■ Work instructions
Repeat the whole listing word for word, skipping pictures.

■ Available data
+++

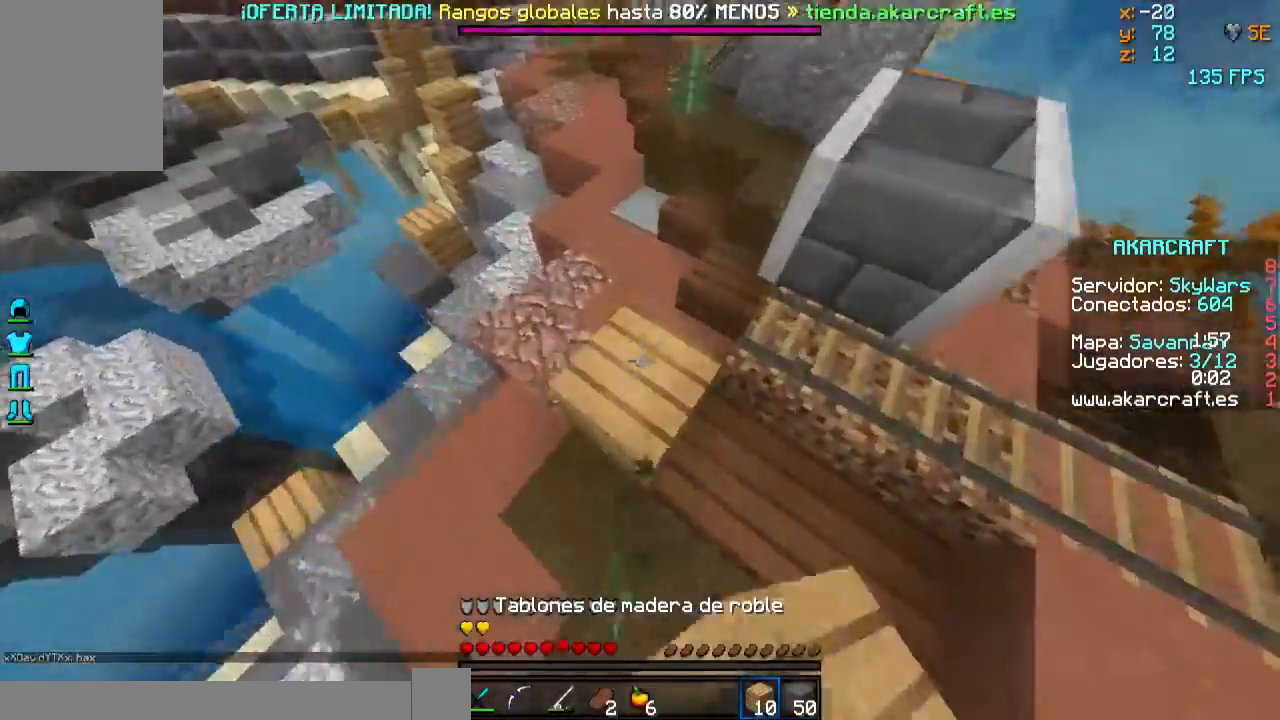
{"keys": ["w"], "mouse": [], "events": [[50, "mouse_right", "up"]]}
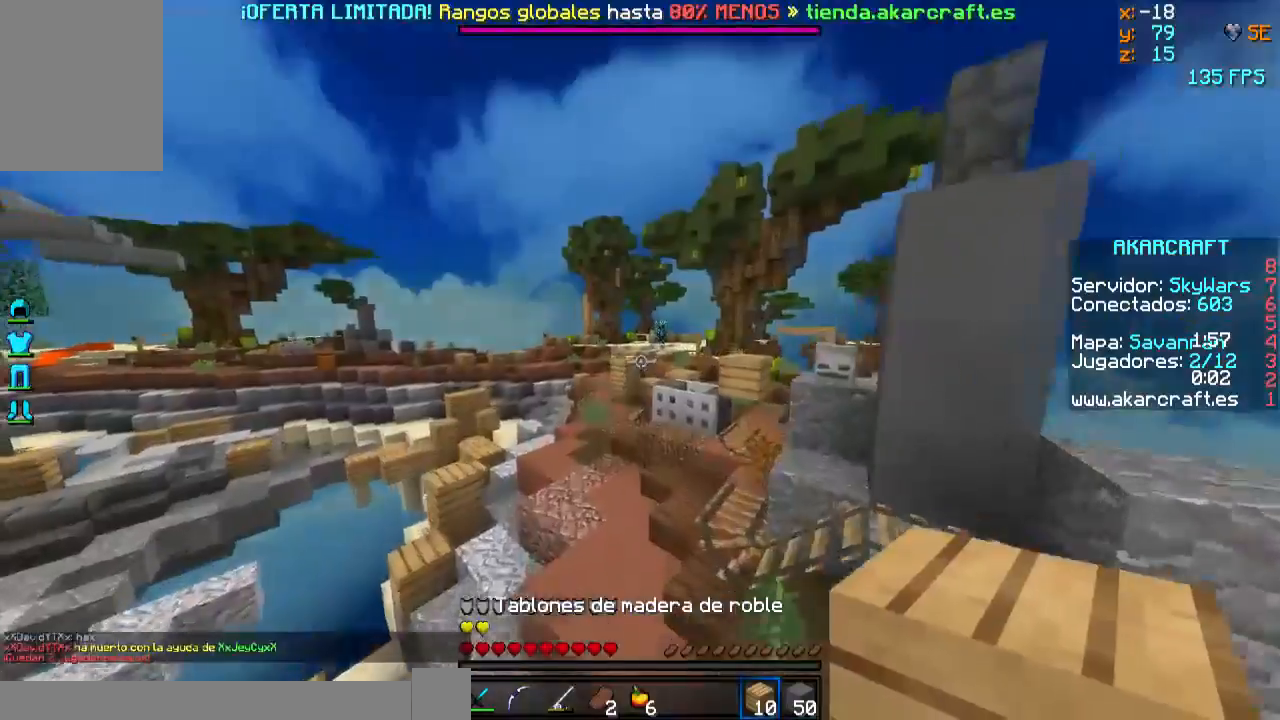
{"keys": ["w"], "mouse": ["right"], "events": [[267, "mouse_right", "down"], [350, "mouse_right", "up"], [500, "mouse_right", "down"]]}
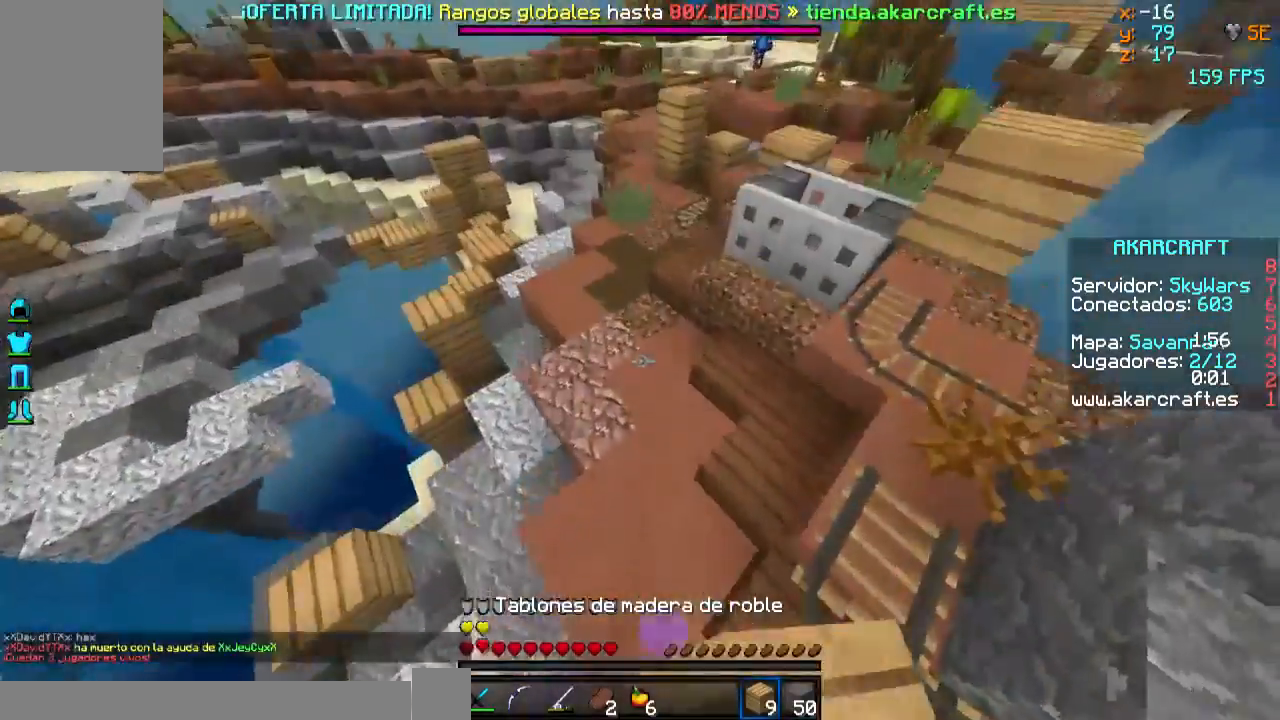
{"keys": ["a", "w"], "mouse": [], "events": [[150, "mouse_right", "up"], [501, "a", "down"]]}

+++

■ Answer space
{"keys": ["w"], "mouse": [], "events": [[50, "mouse_right", "up"]]}
{"keys": ["w"], "mouse": ["right"], "events": [[267, "mouse_right", "down"], [350, "mouse_right", "up"], [500, "mouse_right", "down"]]}
{"keys": ["a", "w"], "mouse": [], "events": [[150, "mouse_right", "up"], [501, "a", "down"]]}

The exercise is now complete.